* **Task requirements**: Your copy should match the listing below word for word, with no images in it.
──────────────────────────────
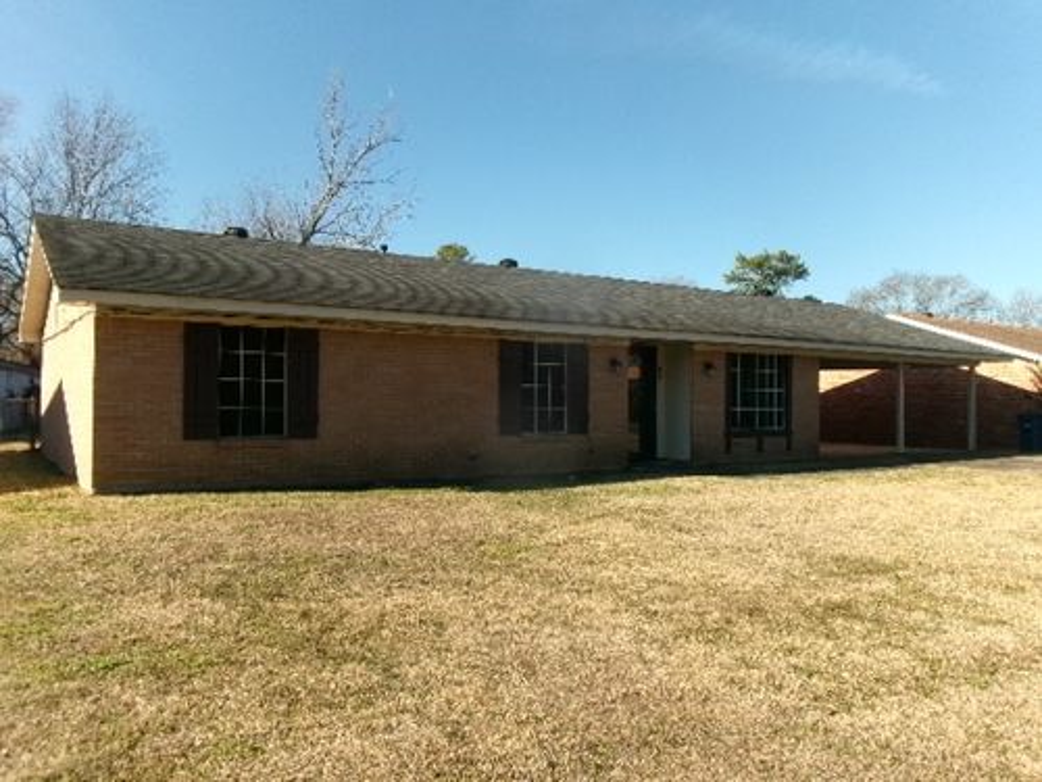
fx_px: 843
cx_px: 521
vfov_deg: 49.7
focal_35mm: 28
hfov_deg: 63.4
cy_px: 391
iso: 100
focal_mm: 5.1
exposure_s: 1/85
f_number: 10.8
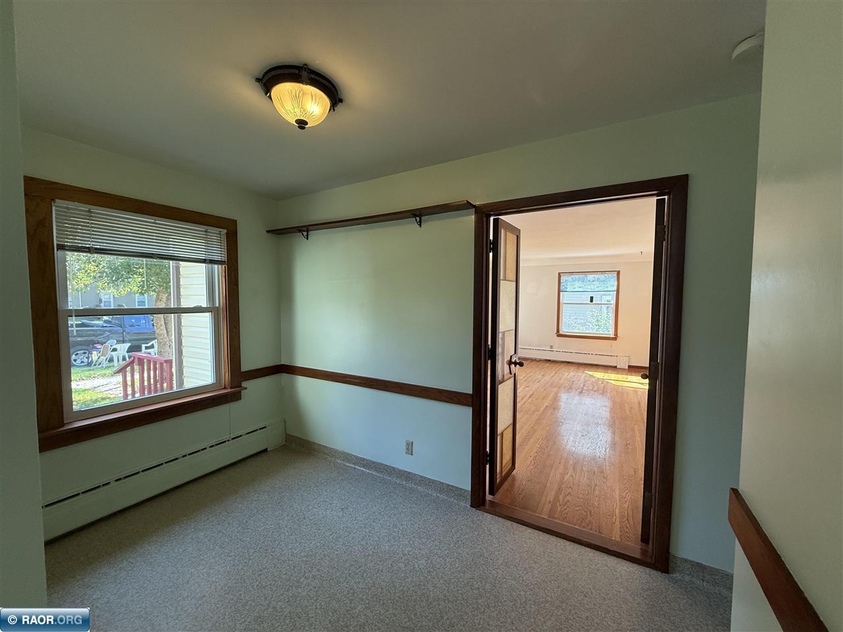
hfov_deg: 102.1
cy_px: 316
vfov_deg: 85.7
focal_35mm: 14
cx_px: 422
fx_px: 341
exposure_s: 1/120
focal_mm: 2.22
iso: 200
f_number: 2.2
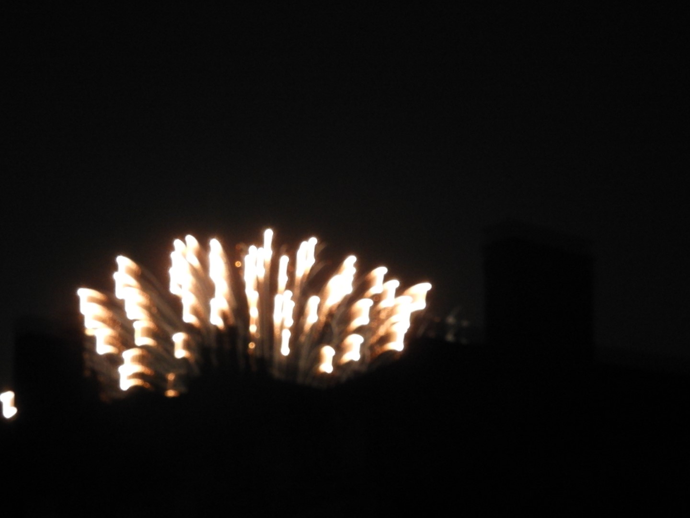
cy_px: 259
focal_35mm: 170
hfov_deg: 11.6
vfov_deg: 8.7
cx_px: 345
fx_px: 3389
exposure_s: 1/4
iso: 800
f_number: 5.2
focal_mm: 30.5
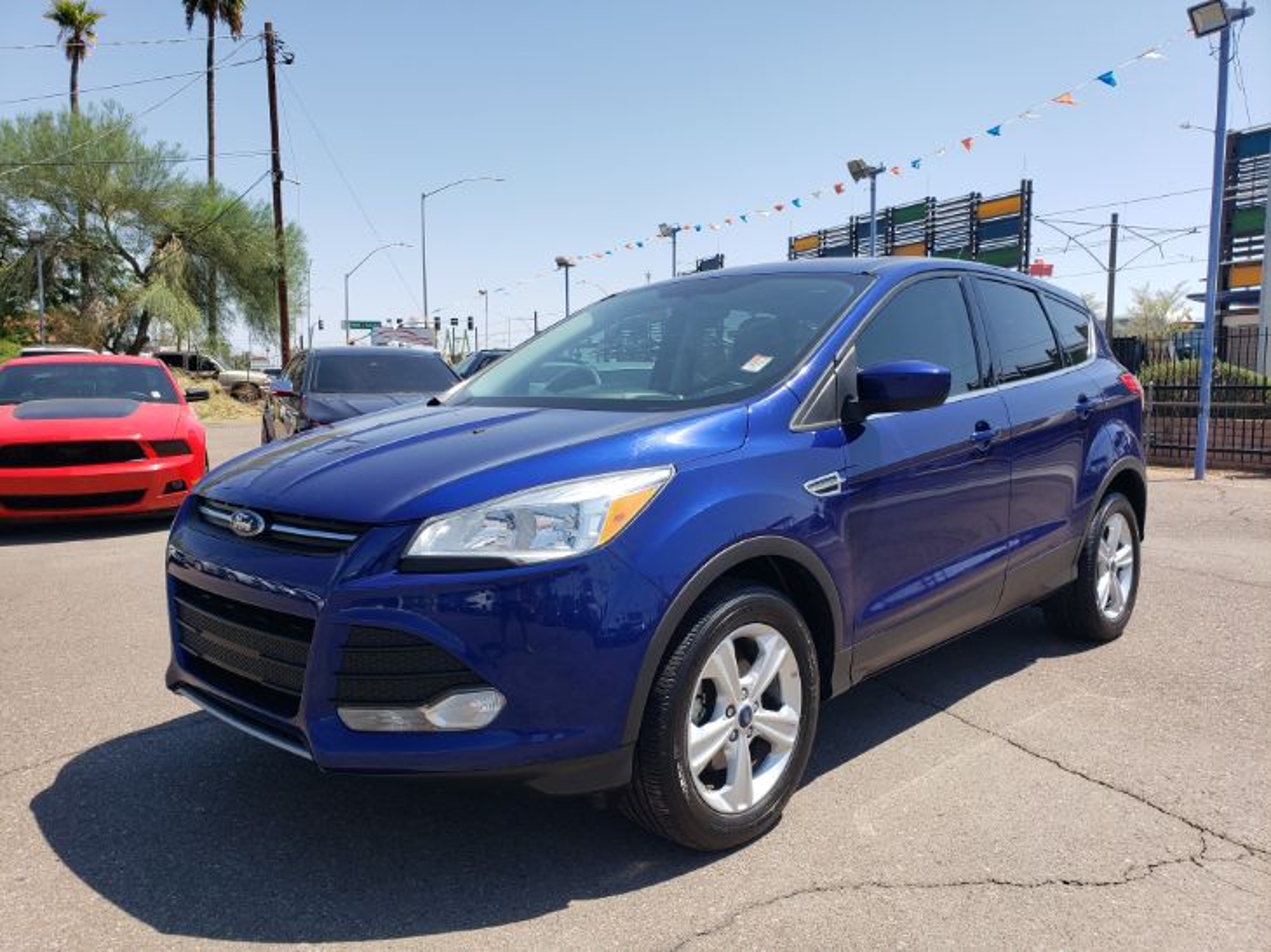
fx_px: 954
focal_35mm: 26
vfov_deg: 53.0
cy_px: 476
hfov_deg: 67.3
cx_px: 636
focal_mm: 4.3
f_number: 2.4
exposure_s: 1/1093
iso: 50
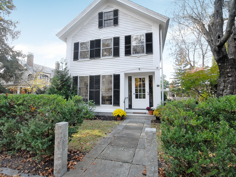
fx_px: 123
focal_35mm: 18
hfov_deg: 87.7
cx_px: 117
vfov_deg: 71.5
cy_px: 83
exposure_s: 1/80
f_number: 8
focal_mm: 10
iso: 400
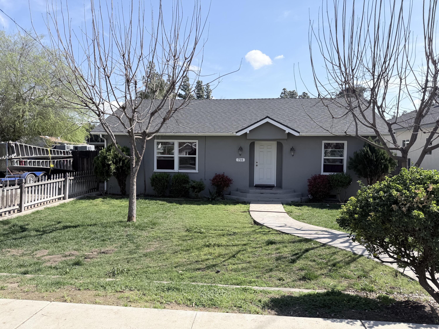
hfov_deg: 71.6
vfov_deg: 56.8
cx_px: 220
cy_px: 164
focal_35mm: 24
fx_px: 304
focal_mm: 6.76
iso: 80
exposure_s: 1/3759
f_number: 1.78
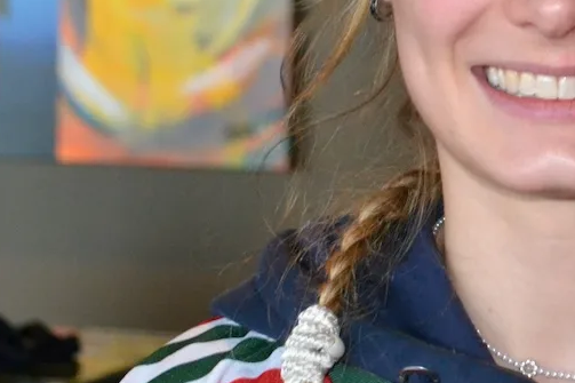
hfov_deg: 12.2
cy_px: 44
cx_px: 559
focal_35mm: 167
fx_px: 2666
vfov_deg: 8.2
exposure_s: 1/60
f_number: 5.3
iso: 2500
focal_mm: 40
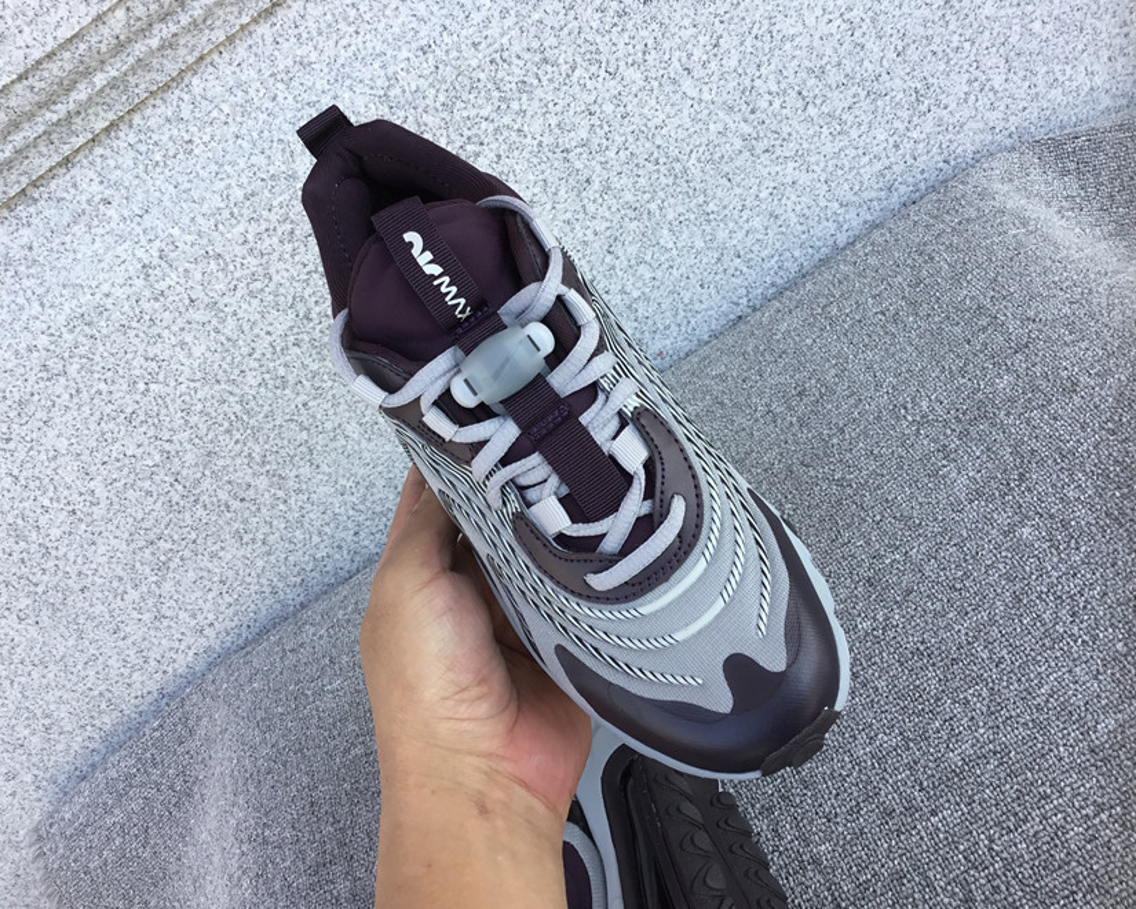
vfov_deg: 44.5
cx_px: 574
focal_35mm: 33
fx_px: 1109
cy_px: 454
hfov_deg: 54.2
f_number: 2.4
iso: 25
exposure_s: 1/150
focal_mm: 3.3
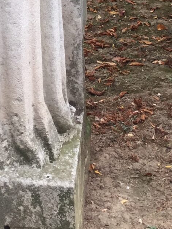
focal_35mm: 119
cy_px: -181
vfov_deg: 14.6
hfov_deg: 12.1
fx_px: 788
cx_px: -42
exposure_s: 1/100
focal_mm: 4.15
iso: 40
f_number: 2.2
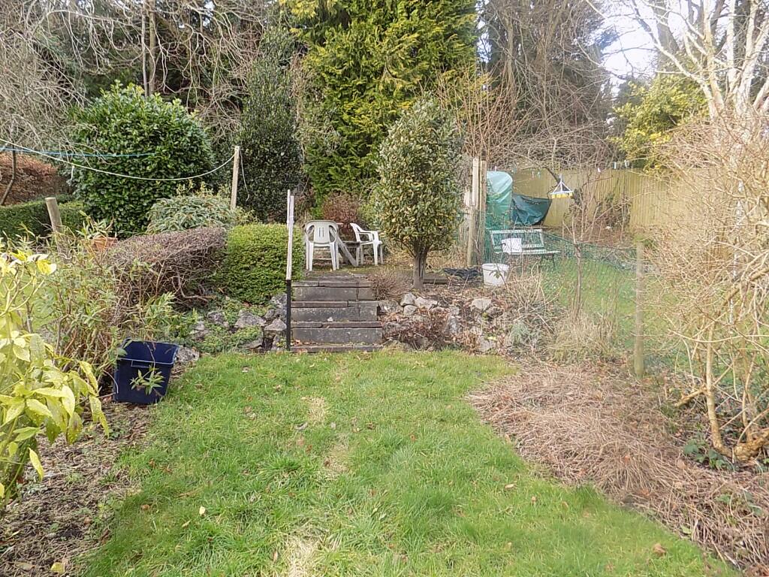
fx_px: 511
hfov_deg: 73.9
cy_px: 288
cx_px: 384
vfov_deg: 58.9
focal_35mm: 23
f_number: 3.1
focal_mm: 4
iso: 80
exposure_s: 1/60
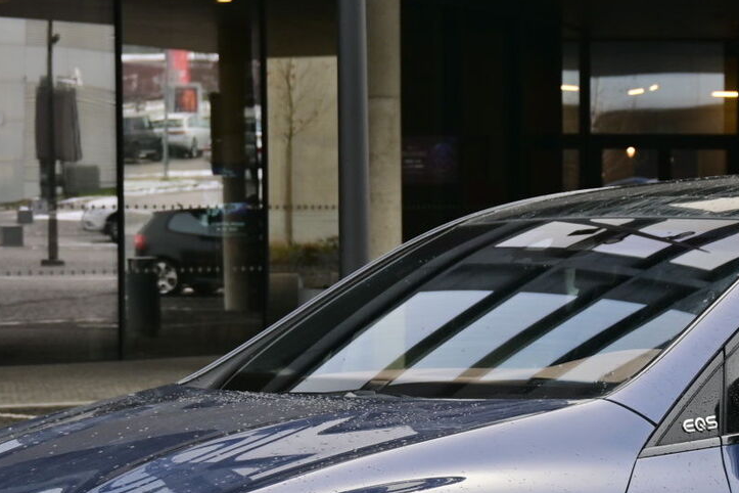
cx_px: 665
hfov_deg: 11.9
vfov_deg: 7.9
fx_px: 3517
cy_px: 593
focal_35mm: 171
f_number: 6
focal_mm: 43
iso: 100
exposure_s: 1/100
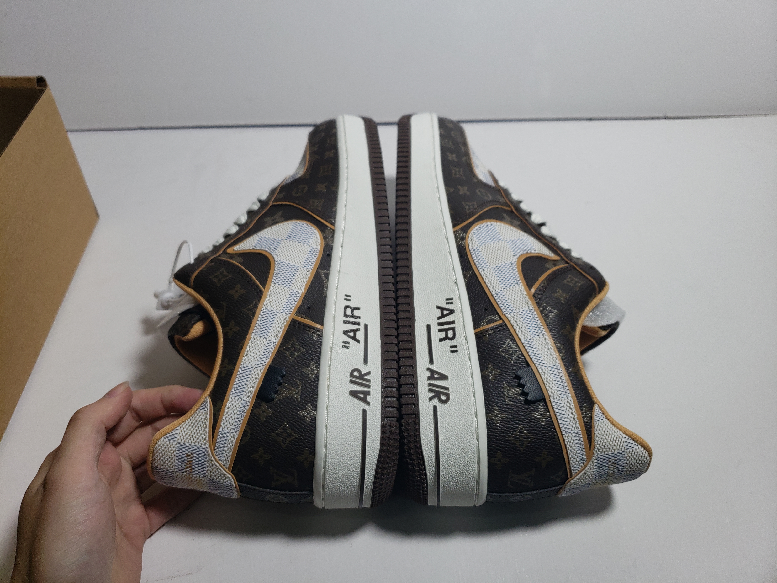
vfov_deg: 53.1
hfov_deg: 67.3
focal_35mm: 26
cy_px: 292
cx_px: 388
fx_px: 584
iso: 50
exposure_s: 1/602
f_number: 1.5
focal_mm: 4.3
──────────────────────────────
* **Solution below**:
fx_px: 843
cx_px: 521
vfov_deg: 49.7
focal_35mm: 28
hfov_deg: 63.4
cy_px: 391
iso: 100
focal_mm: 5.1
exposure_s: 1/85
f_number: 10.8
hfov_deg: 102.1
cy_px: 316
vfov_deg: 85.7
focal_35mm: 14
cx_px: 422
fx_px: 341
exposure_s: 1/120
focal_mm: 2.22
iso: 200
f_number: 2.2
cy_px: 259
focal_35mm: 170
hfov_deg: 11.6
vfov_deg: 8.7
cx_px: 345
fx_px: 3389
exposure_s: 1/4
iso: 800
f_number: 5.2
focal_mm: 30.5
fx_px: 954
focal_35mm: 26
vfov_deg: 53.0
cy_px: 476
hfov_deg: 67.3
cx_px: 636
focal_mm: 4.3
f_number: 2.4
exposure_s: 1/1093
iso: 50
fx_px: 123
focal_35mm: 18
hfov_deg: 87.7
cx_px: 117
vfov_deg: 71.5
cy_px: 83
exposure_s: 1/80
f_number: 8
focal_mm: 10
iso: 400
hfov_deg: 71.6
vfov_deg: 56.8
cx_px: 220
cy_px: 164
focal_35mm: 24
fx_px: 304
focal_mm: 6.76
iso: 80
exposure_s: 1/3759
f_number: 1.78
hfov_deg: 12.2
cy_px: 44
cx_px: 559
focal_35mm: 167
fx_px: 2666
vfov_deg: 8.2
exposure_s: 1/60
f_number: 5.3
iso: 2500
focal_mm: 40
vfov_deg: 44.5
cx_px: 574
focal_35mm: 33
fx_px: 1109
cy_px: 454
hfov_deg: 54.2
f_number: 2.4
iso: 25
exposure_s: 1/150
focal_mm: 3.3
focal_35mm: 119
cy_px: -181
vfov_deg: 14.6
hfov_deg: 12.1
fx_px: 788
cx_px: -42
exposure_s: 1/100
focal_mm: 4.15
iso: 40
f_number: 2.2
fx_px: 511
hfov_deg: 73.9
cy_px: 288
cx_px: 384
vfov_deg: 58.9
focal_35mm: 23
f_number: 3.1
focal_mm: 4
iso: 80
exposure_s: 1/60
cx_px: 665
hfov_deg: 11.9
vfov_deg: 7.9
fx_px: 3517
cy_px: 593
focal_35mm: 171
f_number: 6
focal_mm: 43
iso: 100
exposure_s: 1/100
vfov_deg: 53.1
hfov_deg: 67.3
focal_35mm: 26
cy_px: 292
cx_px: 388
fx_px: 584
iso: 50
exposure_s: 1/602
f_number: 1.5
focal_mm: 4.3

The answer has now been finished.